Karena itu, pencari suaka profil tinggi diproses berdasarkan kasus per kasus, yang berarti para pembangkang yang menginjakkan kaki atau mencoba memasuki Taiwan dihadapkan dengan ketidakpastian penuh.

DPP Taiwan telah bertindak untuk memimpin sebagai pelindung regional kebebasan beragama, mengadakan forum bulan Maret yang dihadiri oleh duta besar kebebasan beragama Amerika Serikat Sam Brownback. Joseph Wu, menteri luar negeri negara itu, sering pergi ke Twitter untuk mengutuk perlakuan terhadap orang Uyghur, Tibet, dan lainnya yang menghadapi penganiayaan di Tiongkok.

Sikap ini belum mengarah pada upaya besar-besaran oleh Taiwan untuk menyambut orang-orang seperti itu menghadapi penganiayaan ke negara itu.
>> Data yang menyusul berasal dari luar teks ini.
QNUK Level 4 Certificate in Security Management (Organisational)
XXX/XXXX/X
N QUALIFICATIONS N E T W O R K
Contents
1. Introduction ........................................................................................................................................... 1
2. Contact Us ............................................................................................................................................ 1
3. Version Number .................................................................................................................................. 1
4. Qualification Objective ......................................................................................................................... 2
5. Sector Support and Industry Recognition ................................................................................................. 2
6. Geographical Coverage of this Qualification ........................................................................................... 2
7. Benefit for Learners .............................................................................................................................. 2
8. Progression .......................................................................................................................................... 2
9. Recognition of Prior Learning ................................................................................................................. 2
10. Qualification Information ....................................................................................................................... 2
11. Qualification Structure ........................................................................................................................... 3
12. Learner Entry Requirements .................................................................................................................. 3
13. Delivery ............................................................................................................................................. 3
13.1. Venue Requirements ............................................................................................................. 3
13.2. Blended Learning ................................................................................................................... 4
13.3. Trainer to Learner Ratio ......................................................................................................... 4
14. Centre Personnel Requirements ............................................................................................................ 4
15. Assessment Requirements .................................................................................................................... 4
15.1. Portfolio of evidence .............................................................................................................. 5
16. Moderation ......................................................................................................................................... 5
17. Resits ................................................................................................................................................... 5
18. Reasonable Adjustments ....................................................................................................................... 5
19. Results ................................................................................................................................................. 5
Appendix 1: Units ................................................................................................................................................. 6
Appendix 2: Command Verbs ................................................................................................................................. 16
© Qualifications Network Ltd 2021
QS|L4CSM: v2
Di bawah pemerintahan mantan Presiden KMT Ma Ying-jeou, Taiwan lebih bersedia bekerja sama dengan sikap Cina tentang para pembangkang. Pada 2009, Taiwan melarang Dolkun Isa, sekretaris jenderal Kongres Uyghur Sedunia, memasuki negara itu, yang memicu protes dari kelompok-kelompok hak-hak domestik.

Saat ini, pejabat senior DPP berbicara secara terbuka tentang mengundang tokoh-tokoh seperti Dalai Lama ke Taiwan. Bicara tentang memberlakukan undang-undang untuk secara resmi mengklarifikasi nasib pembangkang memasuki Taiwan untuk mencari tempat yang aman dari Cina, namun, tetap jauh lebih bisu.